“I Want Friends, But They Don’t Want Me”
Hyperactive, awkward, and immature: with these off-putting traits of attention deficit, my son might as well have a “kick me” sign on his back when it comes to his peers.
My son, Ricochet, has had trouble socially ever since his peers were old enough to be perceptive and discerning. By second grade, he came home and told me about kids being mean to him at school. He was up against a throw-you-on-the-ground-on-the-playground-and-punch-you-repeatedly bully in third grade — a kid who, with his posse of miniature thugs, taunted Ricochet until he reacted.
In the three years since, my son has been called “gay,” “dummy,” “dork,” “baby,” among other things. Ricochet may not be able to read social cues like body language and tone of voice, but he knows that being punched and called names hurts.
Each school year Ricochet instantly connects with a kid or two in his class who is hyperactive and awkward, like Ricochet. The same was true this past school year, in fifth grade. His teacher came to IEP meetings and told me my son does great socially, because he spends all of his time with two other boys in his class — outcasts like Ricochet. The school thinks he’s doing just fine with social skills.
Outside of recess, where these imaginative boys can be themselves together, Ricochet struggles a lot. This momma’s heart breaks because, at 11 years old, he’s too old for me to step in and mediate. He’s gullible, immature, and awkward — he might as well have a “kick me” sign on his back.
We used to live at the top of a mountain when Ricochet was younger. We moved off the mountain and into a traditional neighborhood almost two years ago, in part so that our children could learn to ride a bike, and have other kids within walking distance to hang out with. We settled into our neighborhood in fall 2012 and began looking around for boys Ricochet’s age. There didn’t seem to be any until a family moved in across the street about six months later. They had a boy in fourth grade also. It seemed like kismet.

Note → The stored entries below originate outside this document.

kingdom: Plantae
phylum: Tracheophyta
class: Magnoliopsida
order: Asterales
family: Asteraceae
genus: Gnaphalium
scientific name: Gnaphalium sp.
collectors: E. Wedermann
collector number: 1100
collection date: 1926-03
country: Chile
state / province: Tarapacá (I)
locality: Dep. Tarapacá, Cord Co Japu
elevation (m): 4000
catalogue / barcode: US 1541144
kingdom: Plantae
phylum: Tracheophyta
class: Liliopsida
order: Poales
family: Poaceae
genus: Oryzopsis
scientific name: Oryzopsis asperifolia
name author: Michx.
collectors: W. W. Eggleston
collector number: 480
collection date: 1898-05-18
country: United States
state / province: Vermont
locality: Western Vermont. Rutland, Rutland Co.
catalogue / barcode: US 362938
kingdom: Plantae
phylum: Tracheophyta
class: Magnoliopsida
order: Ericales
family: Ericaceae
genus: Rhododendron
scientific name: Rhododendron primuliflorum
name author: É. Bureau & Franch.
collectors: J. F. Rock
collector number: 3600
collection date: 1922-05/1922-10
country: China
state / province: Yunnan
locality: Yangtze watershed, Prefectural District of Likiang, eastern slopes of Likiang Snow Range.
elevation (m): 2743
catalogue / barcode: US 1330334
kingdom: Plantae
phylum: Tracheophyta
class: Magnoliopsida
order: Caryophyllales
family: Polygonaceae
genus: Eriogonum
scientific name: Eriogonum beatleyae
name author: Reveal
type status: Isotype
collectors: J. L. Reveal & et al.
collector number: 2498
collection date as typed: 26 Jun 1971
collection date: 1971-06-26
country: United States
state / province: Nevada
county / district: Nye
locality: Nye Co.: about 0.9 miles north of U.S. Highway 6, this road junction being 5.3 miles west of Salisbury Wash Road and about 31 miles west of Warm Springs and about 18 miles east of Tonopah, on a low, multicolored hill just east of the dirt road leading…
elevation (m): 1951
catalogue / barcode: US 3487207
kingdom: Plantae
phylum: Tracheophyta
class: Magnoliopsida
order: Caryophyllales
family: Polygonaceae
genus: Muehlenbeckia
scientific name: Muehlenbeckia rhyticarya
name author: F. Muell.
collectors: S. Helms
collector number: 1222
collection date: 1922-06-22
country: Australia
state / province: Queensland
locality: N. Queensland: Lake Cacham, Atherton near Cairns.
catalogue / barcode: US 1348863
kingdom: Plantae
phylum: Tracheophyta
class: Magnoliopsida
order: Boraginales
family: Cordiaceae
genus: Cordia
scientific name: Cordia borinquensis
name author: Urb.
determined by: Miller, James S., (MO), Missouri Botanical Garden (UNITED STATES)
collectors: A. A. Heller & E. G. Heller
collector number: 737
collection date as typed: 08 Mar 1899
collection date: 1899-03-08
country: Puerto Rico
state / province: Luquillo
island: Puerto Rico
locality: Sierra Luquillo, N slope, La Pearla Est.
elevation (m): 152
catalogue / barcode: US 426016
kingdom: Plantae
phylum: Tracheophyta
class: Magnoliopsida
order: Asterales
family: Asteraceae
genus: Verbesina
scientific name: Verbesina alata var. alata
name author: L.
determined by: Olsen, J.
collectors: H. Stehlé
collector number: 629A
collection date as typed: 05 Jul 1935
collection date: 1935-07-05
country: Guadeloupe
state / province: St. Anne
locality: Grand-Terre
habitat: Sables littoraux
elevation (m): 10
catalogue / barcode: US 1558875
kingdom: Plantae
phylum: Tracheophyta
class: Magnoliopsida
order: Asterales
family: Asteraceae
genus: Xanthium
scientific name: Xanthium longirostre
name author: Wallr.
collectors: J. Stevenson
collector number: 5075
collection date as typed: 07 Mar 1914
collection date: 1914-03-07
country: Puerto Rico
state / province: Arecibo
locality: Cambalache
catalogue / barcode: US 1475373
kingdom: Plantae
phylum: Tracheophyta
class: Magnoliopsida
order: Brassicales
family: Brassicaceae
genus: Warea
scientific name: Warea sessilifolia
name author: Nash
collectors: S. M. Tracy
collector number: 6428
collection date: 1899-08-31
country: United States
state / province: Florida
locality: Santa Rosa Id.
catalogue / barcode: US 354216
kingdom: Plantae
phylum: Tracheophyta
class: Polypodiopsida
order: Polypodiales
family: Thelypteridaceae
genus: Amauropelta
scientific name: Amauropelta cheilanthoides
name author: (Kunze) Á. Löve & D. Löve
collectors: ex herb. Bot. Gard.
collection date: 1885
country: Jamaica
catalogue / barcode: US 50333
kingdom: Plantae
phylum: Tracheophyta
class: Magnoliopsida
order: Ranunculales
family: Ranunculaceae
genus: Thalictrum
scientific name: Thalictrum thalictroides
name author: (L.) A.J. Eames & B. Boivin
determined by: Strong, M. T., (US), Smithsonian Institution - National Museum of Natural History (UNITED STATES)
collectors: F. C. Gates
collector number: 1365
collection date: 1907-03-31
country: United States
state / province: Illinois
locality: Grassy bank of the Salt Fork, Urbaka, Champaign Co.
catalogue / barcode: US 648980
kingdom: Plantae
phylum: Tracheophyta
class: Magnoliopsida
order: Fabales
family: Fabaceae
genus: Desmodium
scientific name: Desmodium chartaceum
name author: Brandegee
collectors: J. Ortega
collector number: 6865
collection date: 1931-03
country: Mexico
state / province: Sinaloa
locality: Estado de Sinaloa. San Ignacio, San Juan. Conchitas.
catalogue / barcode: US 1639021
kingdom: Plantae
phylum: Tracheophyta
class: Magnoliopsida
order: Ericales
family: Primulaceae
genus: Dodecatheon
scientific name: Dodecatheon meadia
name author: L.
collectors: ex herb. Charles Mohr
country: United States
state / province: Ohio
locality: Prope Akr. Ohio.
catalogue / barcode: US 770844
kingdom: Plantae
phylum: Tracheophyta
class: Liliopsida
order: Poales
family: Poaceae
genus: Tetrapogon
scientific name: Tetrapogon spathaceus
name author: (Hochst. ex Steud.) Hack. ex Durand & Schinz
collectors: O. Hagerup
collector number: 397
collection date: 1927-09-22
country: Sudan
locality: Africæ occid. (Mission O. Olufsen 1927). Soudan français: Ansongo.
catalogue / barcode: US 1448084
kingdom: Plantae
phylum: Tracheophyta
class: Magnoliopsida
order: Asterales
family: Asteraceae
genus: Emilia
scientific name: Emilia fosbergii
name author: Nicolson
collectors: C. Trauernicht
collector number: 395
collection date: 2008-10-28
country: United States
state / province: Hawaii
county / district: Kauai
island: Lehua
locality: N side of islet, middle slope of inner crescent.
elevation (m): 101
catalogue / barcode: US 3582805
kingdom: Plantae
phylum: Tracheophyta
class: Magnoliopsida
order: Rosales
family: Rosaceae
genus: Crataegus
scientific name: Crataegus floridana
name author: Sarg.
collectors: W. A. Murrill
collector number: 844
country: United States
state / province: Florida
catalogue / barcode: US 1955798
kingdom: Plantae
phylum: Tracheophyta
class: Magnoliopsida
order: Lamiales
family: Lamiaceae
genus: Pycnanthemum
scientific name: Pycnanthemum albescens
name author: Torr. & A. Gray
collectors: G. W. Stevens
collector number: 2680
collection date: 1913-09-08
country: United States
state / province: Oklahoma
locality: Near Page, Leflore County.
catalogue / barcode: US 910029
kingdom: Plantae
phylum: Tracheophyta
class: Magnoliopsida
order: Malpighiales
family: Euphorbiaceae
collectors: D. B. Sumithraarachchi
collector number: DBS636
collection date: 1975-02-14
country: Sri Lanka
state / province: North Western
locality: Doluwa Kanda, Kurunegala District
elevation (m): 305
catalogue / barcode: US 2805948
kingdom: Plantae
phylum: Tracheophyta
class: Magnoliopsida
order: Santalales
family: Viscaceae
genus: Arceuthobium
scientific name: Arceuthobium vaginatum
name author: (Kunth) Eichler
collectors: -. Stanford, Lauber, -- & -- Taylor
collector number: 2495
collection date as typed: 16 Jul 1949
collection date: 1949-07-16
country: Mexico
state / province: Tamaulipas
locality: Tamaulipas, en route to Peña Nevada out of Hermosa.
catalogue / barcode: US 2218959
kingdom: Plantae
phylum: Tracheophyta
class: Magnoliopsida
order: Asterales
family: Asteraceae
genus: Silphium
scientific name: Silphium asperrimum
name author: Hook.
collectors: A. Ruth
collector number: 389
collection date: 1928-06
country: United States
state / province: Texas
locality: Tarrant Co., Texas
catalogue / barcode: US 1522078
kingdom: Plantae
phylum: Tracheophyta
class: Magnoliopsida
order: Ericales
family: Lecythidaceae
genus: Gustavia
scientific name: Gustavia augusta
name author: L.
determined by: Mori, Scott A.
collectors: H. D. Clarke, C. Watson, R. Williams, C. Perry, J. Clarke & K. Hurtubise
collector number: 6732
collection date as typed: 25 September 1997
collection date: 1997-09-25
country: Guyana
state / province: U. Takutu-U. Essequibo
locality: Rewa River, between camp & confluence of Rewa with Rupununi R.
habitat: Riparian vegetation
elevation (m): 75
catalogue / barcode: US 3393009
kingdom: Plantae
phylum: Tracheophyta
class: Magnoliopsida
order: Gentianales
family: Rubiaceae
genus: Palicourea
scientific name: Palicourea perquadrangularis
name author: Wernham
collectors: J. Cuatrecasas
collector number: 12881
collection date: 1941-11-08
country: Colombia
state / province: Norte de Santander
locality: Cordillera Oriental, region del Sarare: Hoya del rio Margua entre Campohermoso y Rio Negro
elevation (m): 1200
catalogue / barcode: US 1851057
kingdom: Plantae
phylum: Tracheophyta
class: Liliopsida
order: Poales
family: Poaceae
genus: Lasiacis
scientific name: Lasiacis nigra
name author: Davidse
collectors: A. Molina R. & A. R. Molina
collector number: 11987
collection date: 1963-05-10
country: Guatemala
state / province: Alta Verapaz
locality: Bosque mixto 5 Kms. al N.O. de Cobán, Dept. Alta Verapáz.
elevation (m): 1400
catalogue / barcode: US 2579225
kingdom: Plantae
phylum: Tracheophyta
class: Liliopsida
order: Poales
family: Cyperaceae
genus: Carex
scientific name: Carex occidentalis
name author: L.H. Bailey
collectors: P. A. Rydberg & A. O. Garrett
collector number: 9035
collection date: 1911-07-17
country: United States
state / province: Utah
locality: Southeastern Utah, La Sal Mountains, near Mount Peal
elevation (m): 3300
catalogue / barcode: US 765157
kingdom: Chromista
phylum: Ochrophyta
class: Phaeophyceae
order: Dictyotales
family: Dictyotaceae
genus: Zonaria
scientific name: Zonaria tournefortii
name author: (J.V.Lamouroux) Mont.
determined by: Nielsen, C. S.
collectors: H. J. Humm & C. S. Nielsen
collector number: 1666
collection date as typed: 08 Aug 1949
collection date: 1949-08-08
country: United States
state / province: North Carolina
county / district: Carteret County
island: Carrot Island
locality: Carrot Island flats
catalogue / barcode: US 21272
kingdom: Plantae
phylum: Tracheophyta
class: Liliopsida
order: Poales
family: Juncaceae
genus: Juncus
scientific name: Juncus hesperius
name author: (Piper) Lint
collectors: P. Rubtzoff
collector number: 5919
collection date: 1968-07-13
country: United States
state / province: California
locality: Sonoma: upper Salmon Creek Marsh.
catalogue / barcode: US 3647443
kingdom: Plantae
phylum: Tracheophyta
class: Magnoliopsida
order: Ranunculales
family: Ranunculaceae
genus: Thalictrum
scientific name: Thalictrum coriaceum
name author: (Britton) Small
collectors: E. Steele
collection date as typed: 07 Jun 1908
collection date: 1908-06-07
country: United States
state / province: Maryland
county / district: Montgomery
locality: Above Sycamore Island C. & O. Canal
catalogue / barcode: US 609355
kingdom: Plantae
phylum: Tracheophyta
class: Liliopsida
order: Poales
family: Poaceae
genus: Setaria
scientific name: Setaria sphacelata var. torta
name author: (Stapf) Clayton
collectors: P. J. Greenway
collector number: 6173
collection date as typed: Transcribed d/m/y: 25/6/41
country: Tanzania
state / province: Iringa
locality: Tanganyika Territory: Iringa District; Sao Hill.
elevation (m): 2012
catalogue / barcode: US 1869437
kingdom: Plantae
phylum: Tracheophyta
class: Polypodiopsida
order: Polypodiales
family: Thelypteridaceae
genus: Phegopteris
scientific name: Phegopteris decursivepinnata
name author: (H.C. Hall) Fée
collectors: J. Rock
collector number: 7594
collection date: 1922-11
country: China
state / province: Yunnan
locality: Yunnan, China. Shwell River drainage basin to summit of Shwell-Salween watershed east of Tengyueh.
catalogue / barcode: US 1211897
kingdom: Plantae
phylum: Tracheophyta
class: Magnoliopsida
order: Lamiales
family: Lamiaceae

I recognized that Ricochet’s quirks and obsessions could be annoying to his peers, so I didn’t know if these boys would be friends. The possibility for my kiddo was exciting, though. They quickly began to play outside, play video games, and build Legos together. They became fast friends and spent a good amount of time together. They are in the same grade, but Ricochet is almost a year older than our neighbor, so that bridges some of the maturity gap and works to his advantage.
A year went by with a few misunderstandings and disputes, but the boys remained friends. Then it changed seemingly in an instant. As a pre-teen, his friend began spending more time with his older brother and emulating him. Pretty soon, Ricochet became the target of jokes and aggressive behavior from our neighbor boys. His calm, kind friend was neither calm nor kind anymore.
Ricochet was deeply hurt. He came in the house crying and slamming doors. He didn’t understand why they were mean to him. He didn’t understand why his friend seemed to have turned on him. After a fairly aggressive encounter a few weeks ago, Ricochet kicked his friend in anger, and was punched in the face. After talking it through with his therapist, he decided to explain to his friend why he got angry, apologize for kicking him, and put it all behind him.
Ricochet did apologize. But as soon as he joined his friend and his older brother at the park, he was told he was no longer welcome. His friend is maturing at a neurotypical rate and isn’t interested in Ricochet — who is still naïve and child-like in the presence of older kids. I am a friend of the kids’ mom, but I didn’t feel like it was my place to talk to her about it. I didn’t feel like it would do any good. In fact, it could make the situation worse.
Ricochet was hurt, but recognized that he was not willing to be the gullible scapegoat in the group any more. He spent the first three weeks of summer break alone, determined not to be the first one to try to break the feud. Every now and then I gave him some ideas on how he might break the ice, only to be told his friend had to apologize before he talked to him again.
Yesterday we talked in the car about inviting him to a water-gun fight, something the boys enjoyed together in the past. Ricochet still seemed unwilling. Yet, as I pulled into the garage when we returned home, Ricochet said, “I’m going to see if he wants to have a water gun fight.” He jumped out and ran across the street.
It worked! His friend was game, and they ended up hanging out together for several hours. Much to my relief, it looks like they will spend time together again, at least without the presence of his friend’s older brother.
Still, I am very worried about Ricochet’s future. I fear what the social machine will do to him in middle school and high school.